▶ What you should do: Output only the entries, exactly as given, without the pictures.

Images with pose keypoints
--

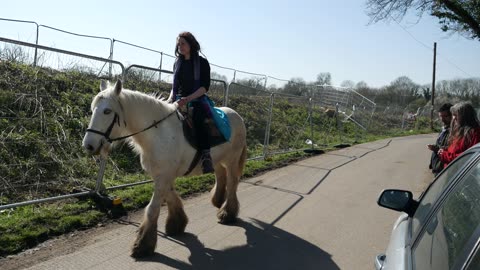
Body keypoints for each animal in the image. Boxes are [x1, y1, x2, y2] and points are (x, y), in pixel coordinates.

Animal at [82, 79, 248, 258]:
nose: (88, 146)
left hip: (232, 160)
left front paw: (143, 244)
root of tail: (237, 115)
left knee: (232, 183)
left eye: (107, 111)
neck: (158, 134)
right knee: (221, 176)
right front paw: (177, 223)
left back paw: (227, 212)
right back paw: (218, 200)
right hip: (218, 160)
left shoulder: (164, 176)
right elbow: (171, 197)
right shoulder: (161, 175)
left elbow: (152, 209)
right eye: (93, 109)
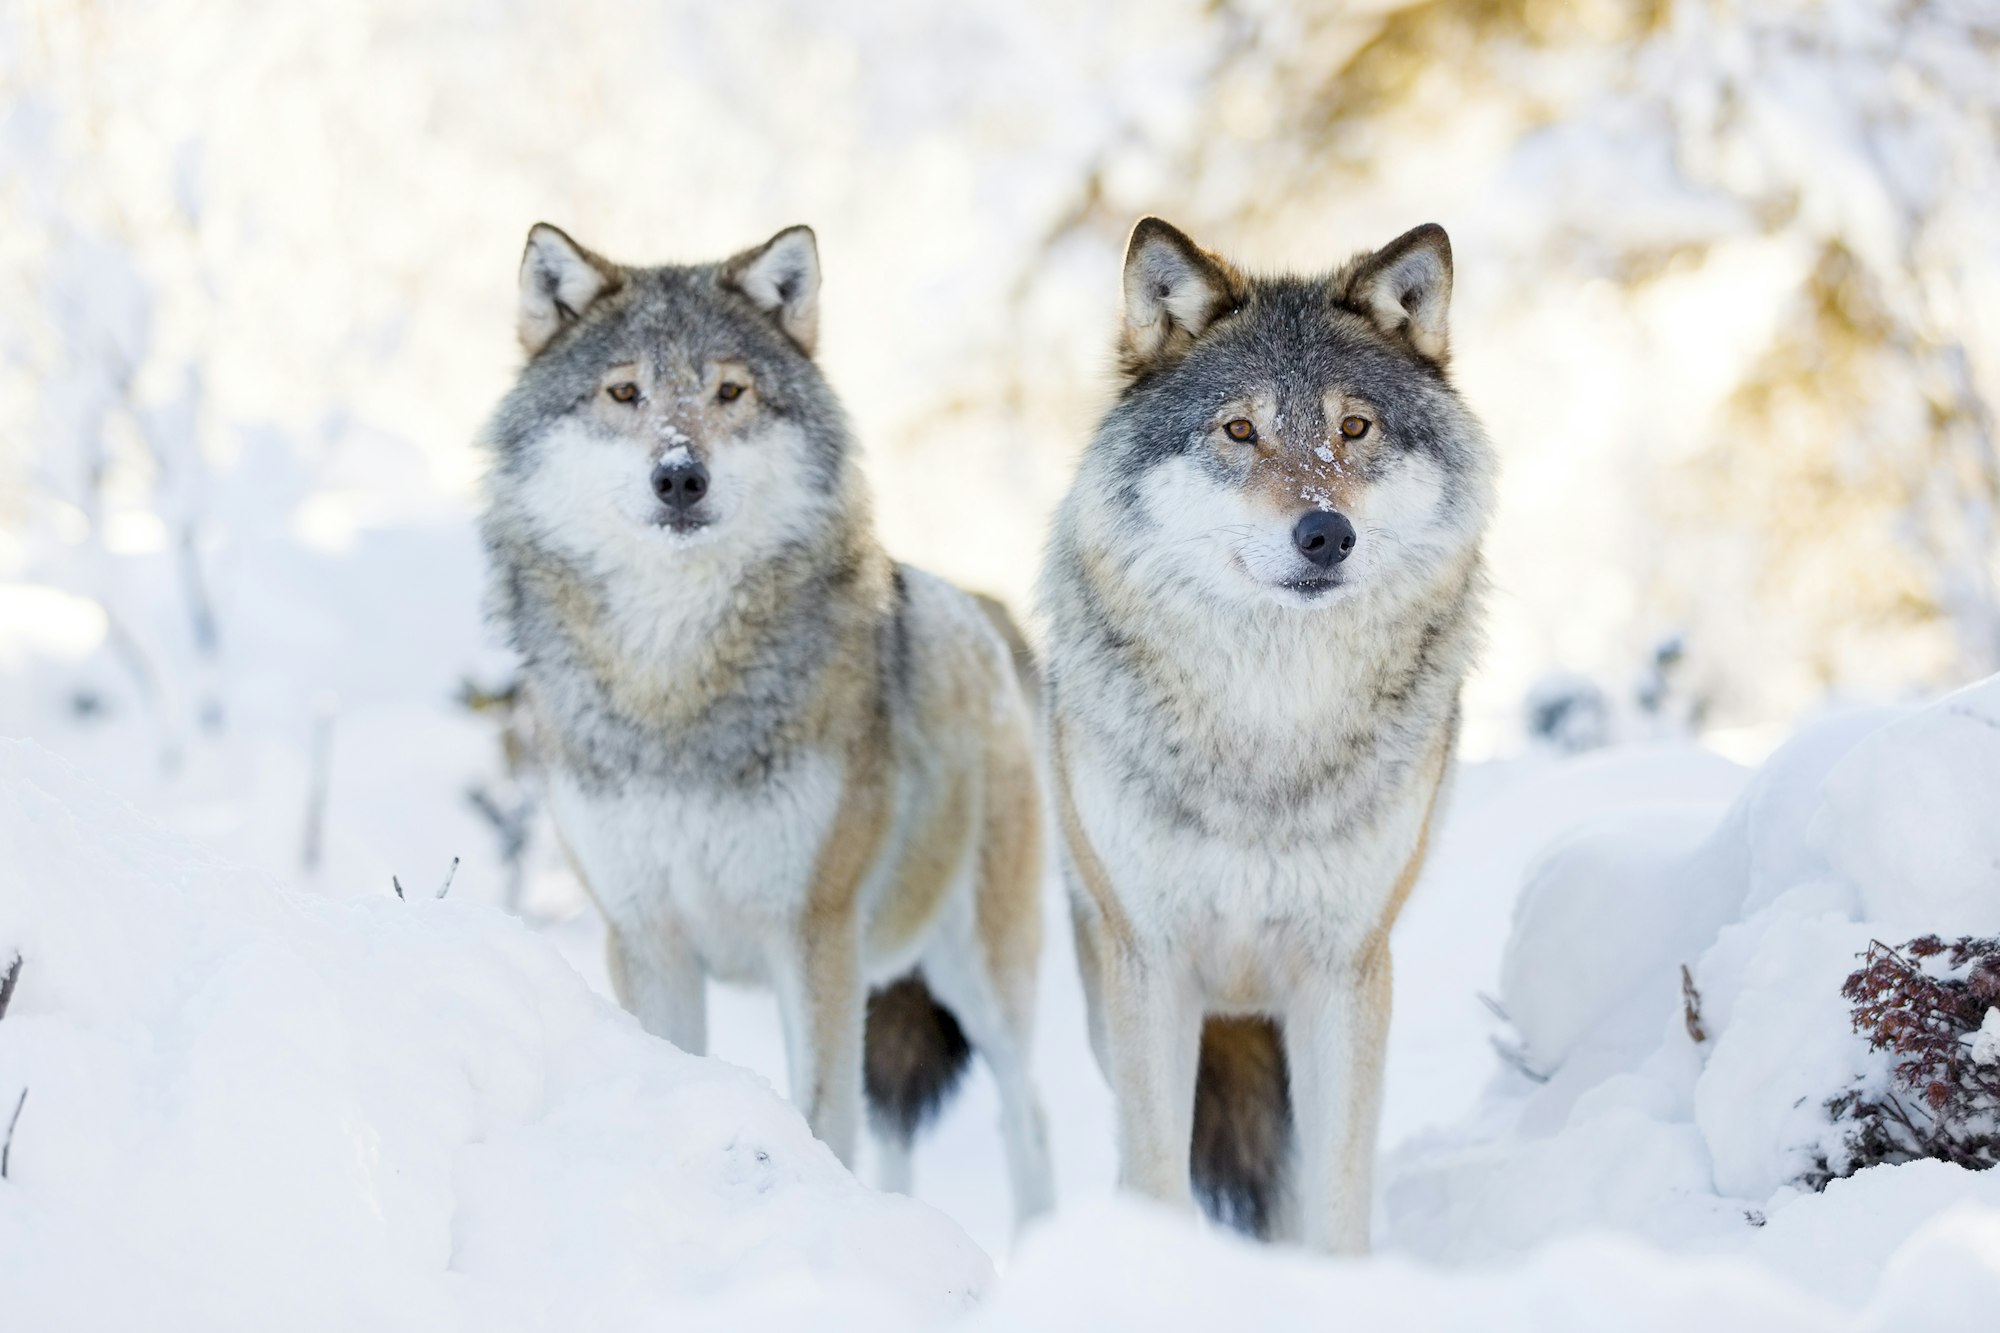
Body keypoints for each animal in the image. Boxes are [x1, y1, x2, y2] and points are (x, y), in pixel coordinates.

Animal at [479, 223, 1053, 1223]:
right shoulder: (647, 936)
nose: (679, 474)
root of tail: (982, 615)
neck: (673, 686)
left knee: (1031, 1120)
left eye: (729, 391)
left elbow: (821, 1118)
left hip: (981, 977)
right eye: (624, 392)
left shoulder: (811, 932)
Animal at [1038, 217, 1494, 1251]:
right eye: (1239, 430)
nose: (1326, 534)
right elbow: (1158, 1175)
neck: (1269, 728)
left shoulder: (1346, 971)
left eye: (1354, 428)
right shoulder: (1151, 963)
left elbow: (1336, 1196)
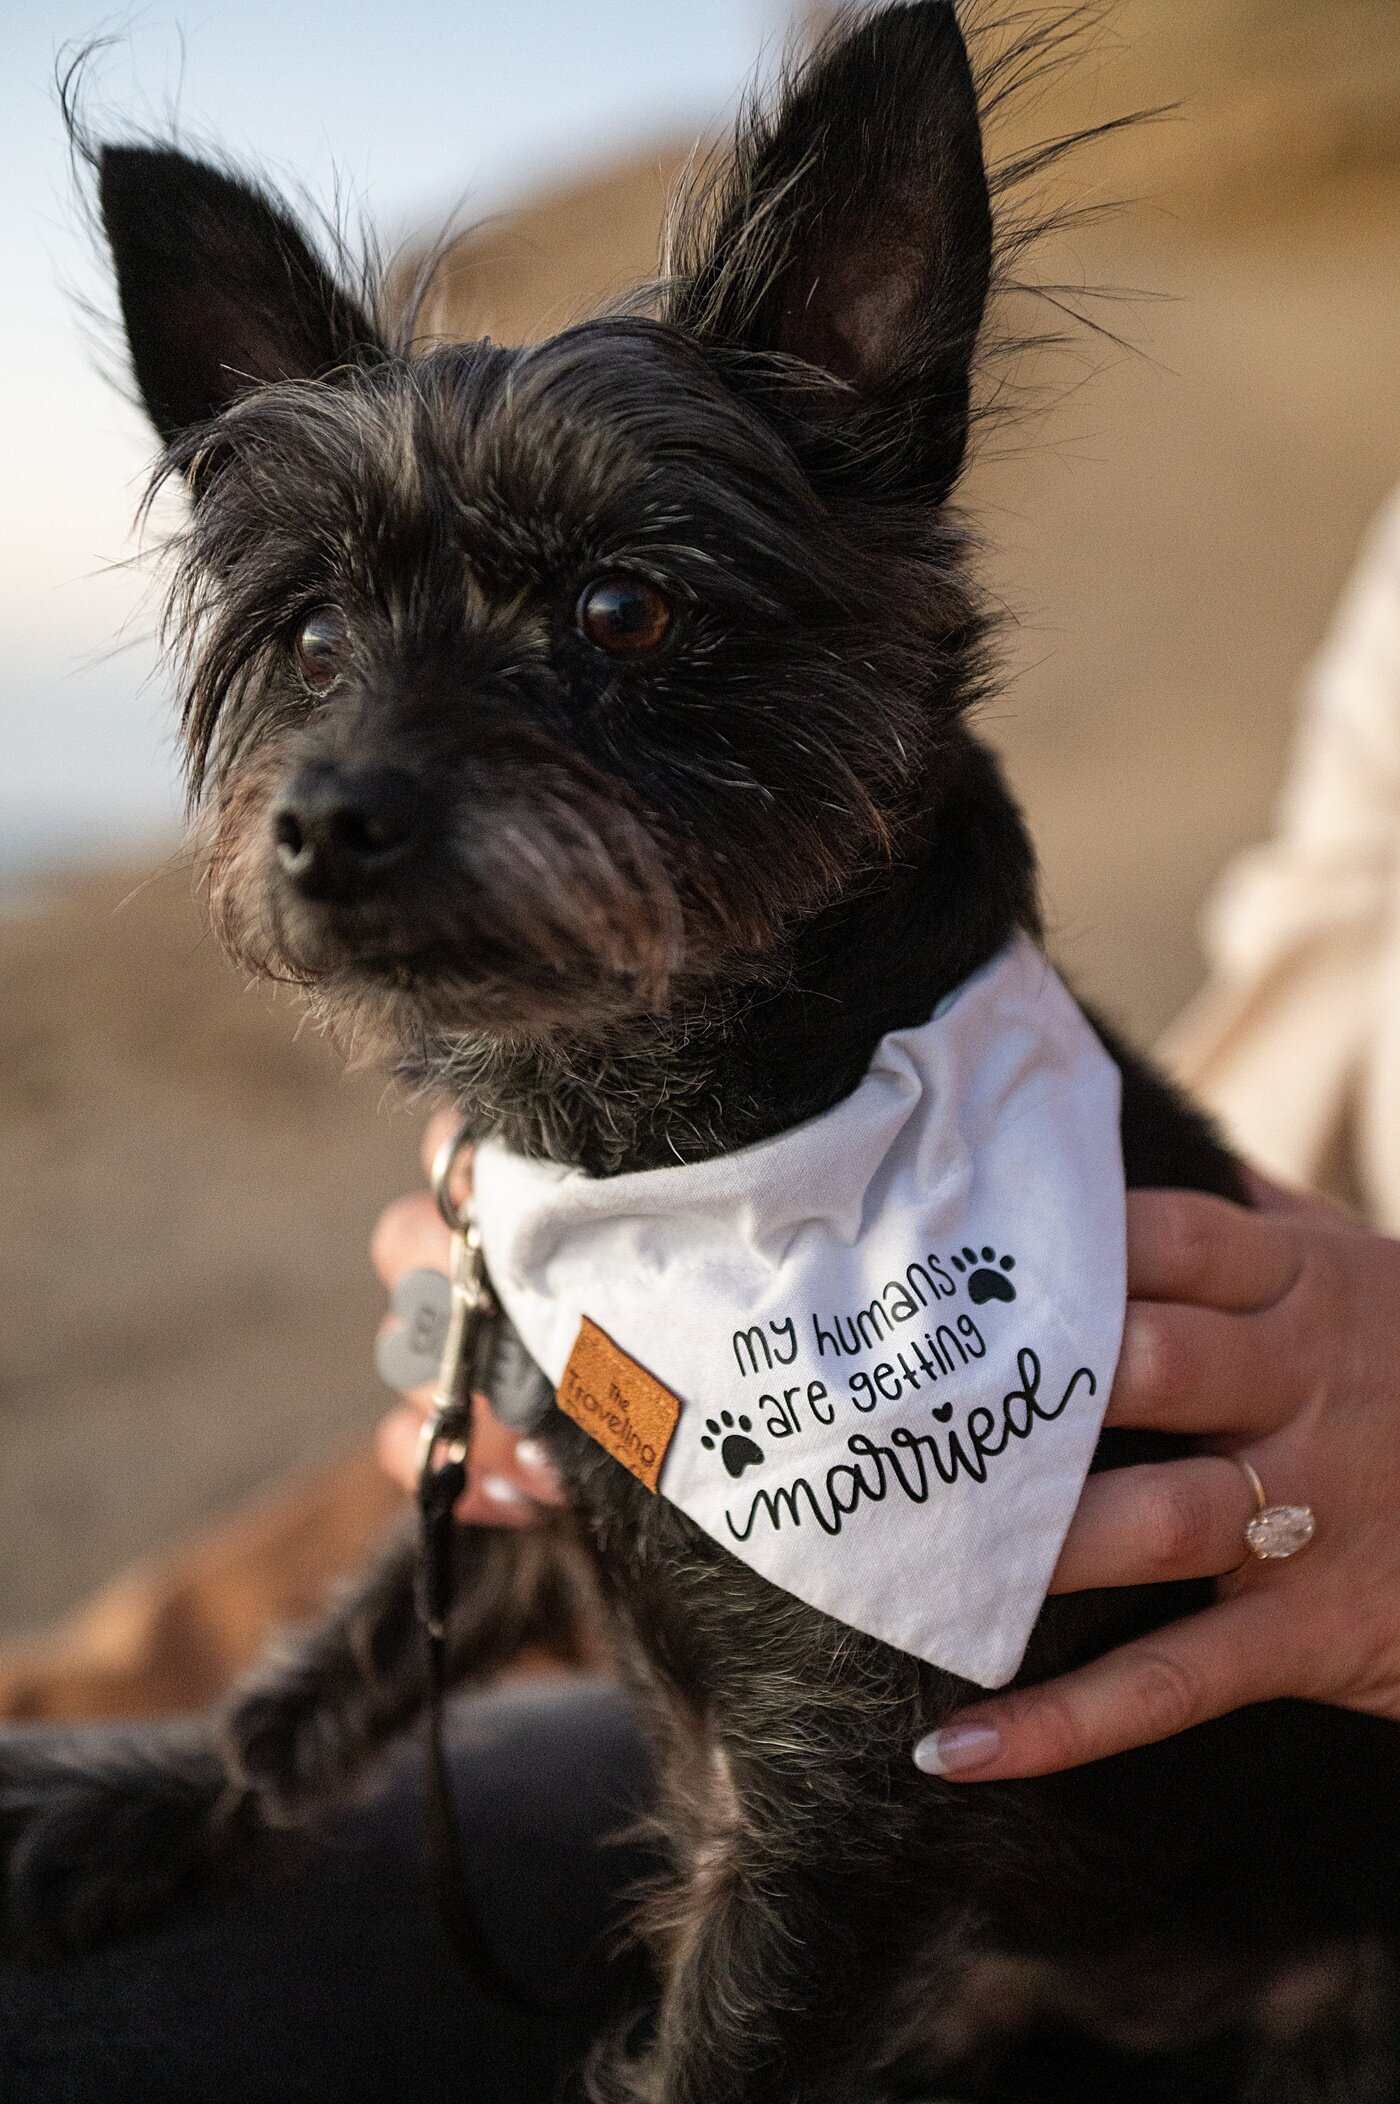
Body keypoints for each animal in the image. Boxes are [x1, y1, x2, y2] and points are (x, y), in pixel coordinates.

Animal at [2, 8, 1397, 2095]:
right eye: (313, 636)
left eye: (622, 605)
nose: (324, 819)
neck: (669, 1146)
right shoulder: (503, 1464)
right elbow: (336, 1657)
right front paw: (150, 1797)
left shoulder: (843, 1802)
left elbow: (711, 2045)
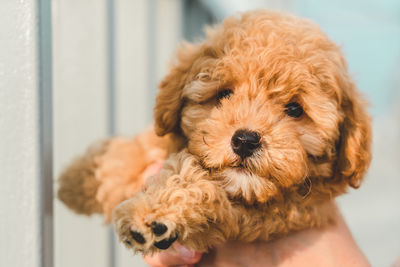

--

▶ Output:
Body keypoints for each animal in the image. Boxes are [x1, y1, x2, y2] and points are (x, y), in pixel coordinates.

Animal at [82, 79, 248, 258]:
nose: (88, 146)
left hip: (232, 160)
left front paw: (143, 244)
root of tail: (237, 115)
left knee: (232, 183)
left eye: (107, 111)
neck: (158, 134)
right knee: (221, 176)
right front paw: (177, 223)
left back paw: (227, 212)
right back paw: (218, 200)
right hip: (218, 160)
left shoulder: (164, 176)
right elbow: (171, 197)
right shoulder: (161, 175)
left elbow: (152, 209)
right eye: (93, 109)
Body keypoints for each animal in the image. Boxes are [x1, y1, x2, y2] and points are (x, y), in pixel coordinates.

Animal at [479, 223, 1053, 1223]:
right shoulder: (647, 936)
nose: (679, 474)
root of tail: (982, 615)
neck: (673, 686)
left knee: (1031, 1120)
left eye: (729, 391)
left elbow: (821, 1118)
left hip: (981, 977)
right eye: (624, 392)
left shoulder: (811, 932)
Animal at [1038, 217, 1494, 1251]:
right eye: (1239, 430)
nose: (1326, 534)
right elbow: (1158, 1175)
neck: (1269, 728)
left shoulder: (1346, 971)
left eye: (1354, 428)
right shoulder: (1151, 963)
left elbow: (1336, 1196)
Body keypoints for each animal in the image. Boxes are [x1, y1, x2, y2] and points are (x, y), in pixel coordinates.

Animal at [2, 8, 1397, 2095]:
right eye: (313, 636)
left eye: (622, 605)
nose: (324, 819)
neck: (669, 1146)
right shoulder: (503, 1464)
right elbow: (336, 1657)
right front paw: (150, 1797)
left shoulder: (843, 1802)
left elbow: (711, 2045)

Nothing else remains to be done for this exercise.